• **Il suo obiettivo**
Restituisca senza alcuna modifica il passo del testo su Carosone che inizia con "Nella Napoli del" e termina con "l’americano, O sarracino.".

[Estratto del testo]

Nella Napoli del dopoguerra c’era voglia di lasciarsi alle spalle le sofferenze complici anche i ritmi nuovi che arrivano dall’America. Carosone mescolò la canzone napoletana con lo swing e il rock, contaminando il tutto con gli echi del suo soggiorno africano. Costituì un primo gruppo musicale, il Trio Carosone, con Peter Van Wood alla chitarra e voce (il musicista poi sarebbe diventato un celebre astrologo), e Gegè Di Giacomo alla batteria. Quest’ultimo aveva un temperamento istrionico e contribuì non poco al successo del gruppo con le sue trovate comiche e i travestimenti. L’altro incontro determinante per la carriera di Carosone fu quello con il paroliere Nicola Salerno in arte Nisa, che gli era stato presentato dall’impresario della Ricordi Mariano Rapetti (padre di Mogol). Nisa e Carosone fecero nascere successi come Caravan petrol, Tu vuo’ fa’ l’americano, O sarracino.

[/Estratto del testo]
[Voci fornite]

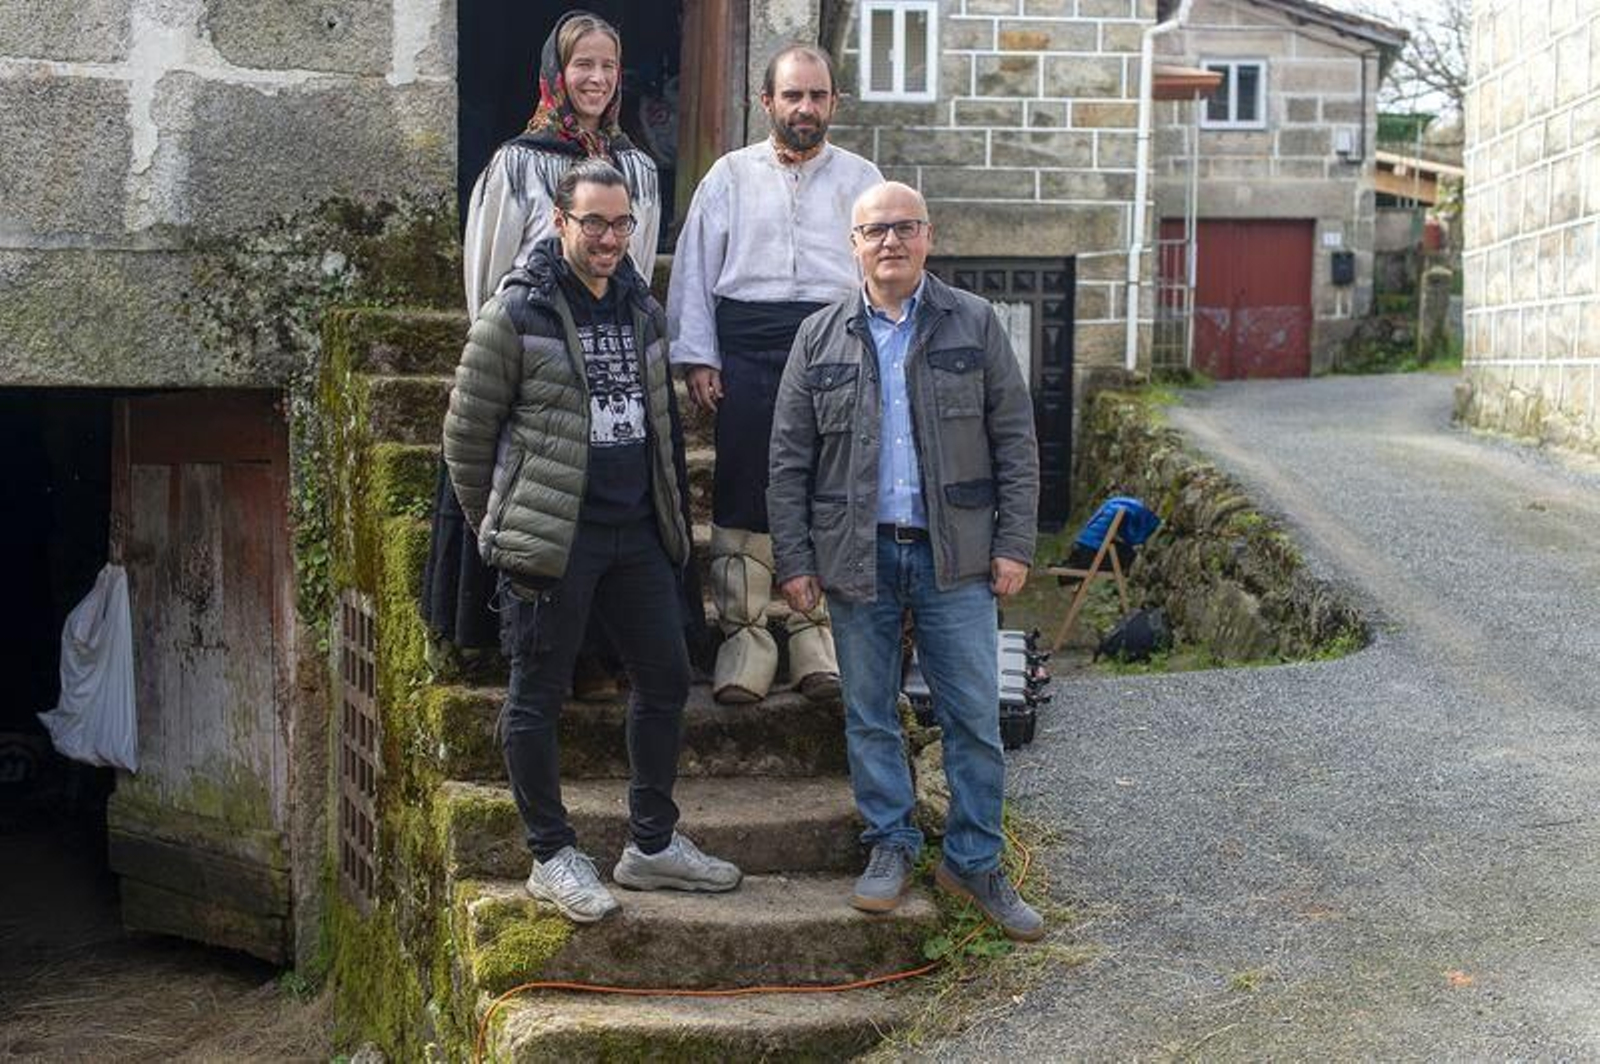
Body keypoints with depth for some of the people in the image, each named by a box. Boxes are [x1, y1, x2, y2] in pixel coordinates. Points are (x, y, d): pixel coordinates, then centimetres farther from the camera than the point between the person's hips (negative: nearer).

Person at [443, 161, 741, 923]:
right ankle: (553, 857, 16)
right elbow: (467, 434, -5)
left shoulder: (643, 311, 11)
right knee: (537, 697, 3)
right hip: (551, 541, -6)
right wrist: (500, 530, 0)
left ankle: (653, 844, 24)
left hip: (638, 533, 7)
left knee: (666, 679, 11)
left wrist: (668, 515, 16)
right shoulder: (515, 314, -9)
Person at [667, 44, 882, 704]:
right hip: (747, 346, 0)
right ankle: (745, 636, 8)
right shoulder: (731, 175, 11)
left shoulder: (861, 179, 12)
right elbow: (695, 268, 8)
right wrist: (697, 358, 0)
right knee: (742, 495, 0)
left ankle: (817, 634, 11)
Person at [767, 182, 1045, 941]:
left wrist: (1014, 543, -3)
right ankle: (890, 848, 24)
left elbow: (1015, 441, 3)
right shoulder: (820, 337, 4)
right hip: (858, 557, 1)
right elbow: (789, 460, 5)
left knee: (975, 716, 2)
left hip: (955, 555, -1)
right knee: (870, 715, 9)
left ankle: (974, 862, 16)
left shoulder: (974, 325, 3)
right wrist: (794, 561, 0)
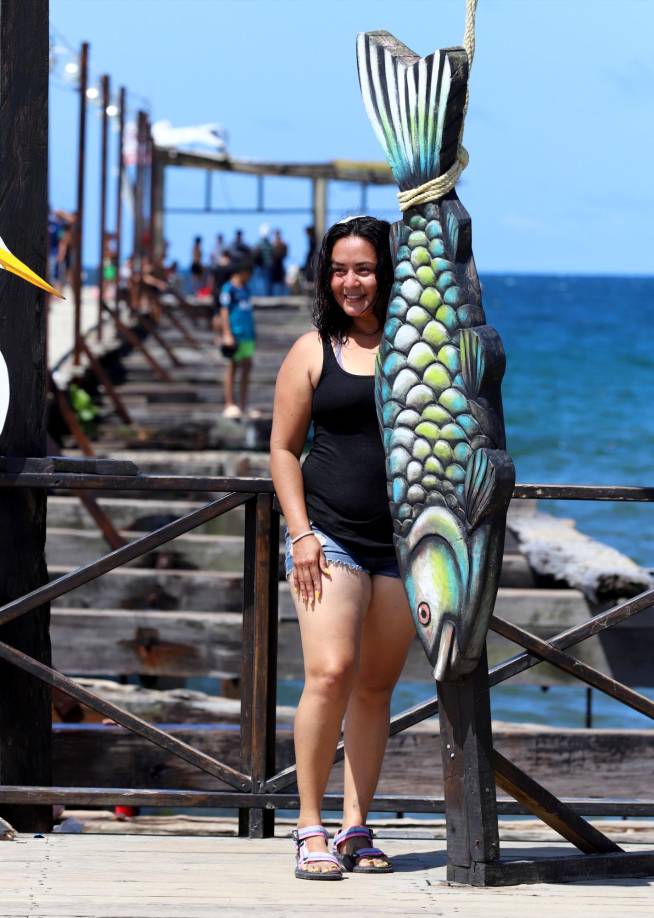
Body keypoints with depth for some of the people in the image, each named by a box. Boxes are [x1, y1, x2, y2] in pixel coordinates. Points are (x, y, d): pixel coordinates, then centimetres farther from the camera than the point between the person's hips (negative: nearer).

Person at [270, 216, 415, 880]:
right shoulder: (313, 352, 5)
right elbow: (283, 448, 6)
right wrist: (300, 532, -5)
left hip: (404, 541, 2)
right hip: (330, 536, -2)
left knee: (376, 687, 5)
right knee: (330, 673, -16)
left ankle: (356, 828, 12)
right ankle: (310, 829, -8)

[/Voci fornite]

• **Risultato seguente**
Nella Napoli del dopoguerra c’era voglia di lasciarsi alle spalle le sofferenze complici anche i ritmi nuovi che arrivano dall’America. Carosone mescolò la canzone napoletana con lo swing e il rock, contaminando il tutto con gli echi del suo soggiorno africano. Costituì un primo gruppo musicale, il Trio Carosone, con Peter Van Wood alla chitarra e voce (il musicista poi sarebbe diventato un celebre astrologo), e Gegè Di Giacomo alla batteria. Quest’ultimo aveva un temperamento istrionico e contribuì non poco al successo del gruppo con le sue trovate comiche e i travestimenti. L’altro incontro determinante per la carriera di Carosone fu quello con il paroliere Nicola Salerno in arte Nisa, che gli era stato presentato dall’impresario della Ricordi Mariano Rapetti (padre di Mogol). Nisa e Carosone fecero nascere successi come Caravan petrol, Tu vuo’ fa’ l’americano, O sarracino.